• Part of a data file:
----------
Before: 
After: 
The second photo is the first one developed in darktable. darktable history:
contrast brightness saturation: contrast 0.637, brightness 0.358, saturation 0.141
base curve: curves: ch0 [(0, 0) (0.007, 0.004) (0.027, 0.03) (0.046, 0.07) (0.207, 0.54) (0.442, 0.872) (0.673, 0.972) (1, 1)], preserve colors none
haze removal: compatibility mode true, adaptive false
----------
• Exercise directions: Format every line of the material as a numbered list, and leave out any blank lines.

• Answer to the task:
1. Before: 
2. After: 
3. The second photo is the first one developed in darktable. darktable history:
4. contrast brightness saturation: contrast 0.637, brightness 0.358, saturation 0.141
5. base curve: curves: ch0 [(0, 0) (0.007, 0.004) (0.027, 0.03) (0.046, 0.07) (0.207, 0.54) (0.442, 0.872) (0.673, 0.972) (1, 1)], preserve colors none
6. haze removal: compatibility mode true, adaptive false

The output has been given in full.